Beaucoup d’autres religions enseignent que les donations sont des actes vertueux grâce auxquels les vivants peuvent se ménager une meilleure vie après la mort, ou une meilleure réincarnation, et que les morts peuvent bénéficier d’un meilleur traitement dans le monde spirituel si leurs parents ou leurs amis sur terre font des dons à leur profit.

Pourquoi les gens sont-ils nombreux à croire cela ? Parce que des prêtres, des pasteurs, des rabbins, des maîtres spirituels, leur disent qu’ils savent des choses que la plupart d’entre eux ignorent sur la vie après la mort. Il s’agit précisément de «connaissance basée sur l’inspiration ou sur certaines aptitudes spéciales, difficiles à prouver». Les dirigeants ou les maîtres spirituels ne peuvent pas « prouver » que leurs enseignements sur la vie après la mort sont véridiques. Et nombreux sont les croyants qui leur font des dons pour éviter, à eux-mêmes ainsi qu’à leurs proches décédés, des «préjudices graves», comme le fait de passer des siècles dans le purgatoire catholique, ou dans l’enfer froid bouddhiste, ou peut-être de se réincarner en grenouille.

Dans l’Évangile de Marc 10, 17-22, un jeune homme riche vient voir Jésus et lui demande comment il peut s’assurer d’«hériter de la vie éternelle». Jésus lui répond que vivre honnêtement, comme le fait le jeune homme, est un bon début, mais que cela ne garantit pas le paradis. S’il veut assurer son «trésor dans le Ciel», le jeune homme doit «vendre tout ce qu’il possède et le donner aux pauvres». On note avec intérêt que certains érudits bibliques modernes ont vu ici une critique de Jésus à l’égard des lois romaines, lesquelles limitaient les dons religieux des Juifs, censés garder leur argent pour payer des impôts aux Romains. Mais l’important ici, c’est que Jésus parle avec autorité, et que son savoir est effectivement «basé sur l’inspiration ou sur certaines aptitudes spéciales».

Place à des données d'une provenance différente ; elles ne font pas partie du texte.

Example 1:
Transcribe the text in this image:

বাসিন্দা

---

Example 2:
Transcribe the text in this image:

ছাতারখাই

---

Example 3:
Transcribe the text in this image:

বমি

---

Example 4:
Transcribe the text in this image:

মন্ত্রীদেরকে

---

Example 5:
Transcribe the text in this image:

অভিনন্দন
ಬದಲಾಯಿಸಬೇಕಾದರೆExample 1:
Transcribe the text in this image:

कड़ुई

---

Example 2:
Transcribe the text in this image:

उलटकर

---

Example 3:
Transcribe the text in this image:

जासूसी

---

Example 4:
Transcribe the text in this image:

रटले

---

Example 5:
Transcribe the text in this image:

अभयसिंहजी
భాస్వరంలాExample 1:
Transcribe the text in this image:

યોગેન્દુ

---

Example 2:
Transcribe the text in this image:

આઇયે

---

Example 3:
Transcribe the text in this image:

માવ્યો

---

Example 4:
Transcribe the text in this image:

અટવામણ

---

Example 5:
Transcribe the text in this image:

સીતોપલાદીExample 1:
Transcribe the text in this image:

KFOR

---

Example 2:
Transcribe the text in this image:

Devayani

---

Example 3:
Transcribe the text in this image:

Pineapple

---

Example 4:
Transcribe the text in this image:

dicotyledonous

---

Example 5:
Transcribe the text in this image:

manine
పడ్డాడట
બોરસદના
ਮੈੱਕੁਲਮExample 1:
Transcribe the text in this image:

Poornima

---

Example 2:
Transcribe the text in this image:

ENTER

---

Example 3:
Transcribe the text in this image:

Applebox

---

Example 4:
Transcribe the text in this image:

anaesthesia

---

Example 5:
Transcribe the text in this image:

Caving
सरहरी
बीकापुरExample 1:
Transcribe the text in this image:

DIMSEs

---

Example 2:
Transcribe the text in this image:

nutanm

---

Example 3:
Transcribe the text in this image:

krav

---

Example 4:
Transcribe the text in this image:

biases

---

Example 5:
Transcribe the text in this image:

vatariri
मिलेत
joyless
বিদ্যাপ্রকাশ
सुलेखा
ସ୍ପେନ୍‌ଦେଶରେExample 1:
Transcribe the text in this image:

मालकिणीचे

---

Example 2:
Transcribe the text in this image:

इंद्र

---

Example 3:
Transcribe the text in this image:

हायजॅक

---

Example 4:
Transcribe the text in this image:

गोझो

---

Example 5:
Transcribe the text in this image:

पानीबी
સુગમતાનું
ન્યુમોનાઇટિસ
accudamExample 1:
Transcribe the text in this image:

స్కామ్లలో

Pour le jeune homme riche, se séparer de tout son argent était un événement réel, douloureux, lié au monde physique. Selon la loi japonaise, le fait qu’il soit récompensé par la «vie éternelle» ou «un trésor dans le Ciel» serait «difficile à prouver». Si le jeune homme décidait de faire une donation, ce serait par confiance en Jésus en tant que maître «inspiré», doté d’«aptitudes spéciales», et aussi par «peur» de ne pas avoir accès à la vie éternelle.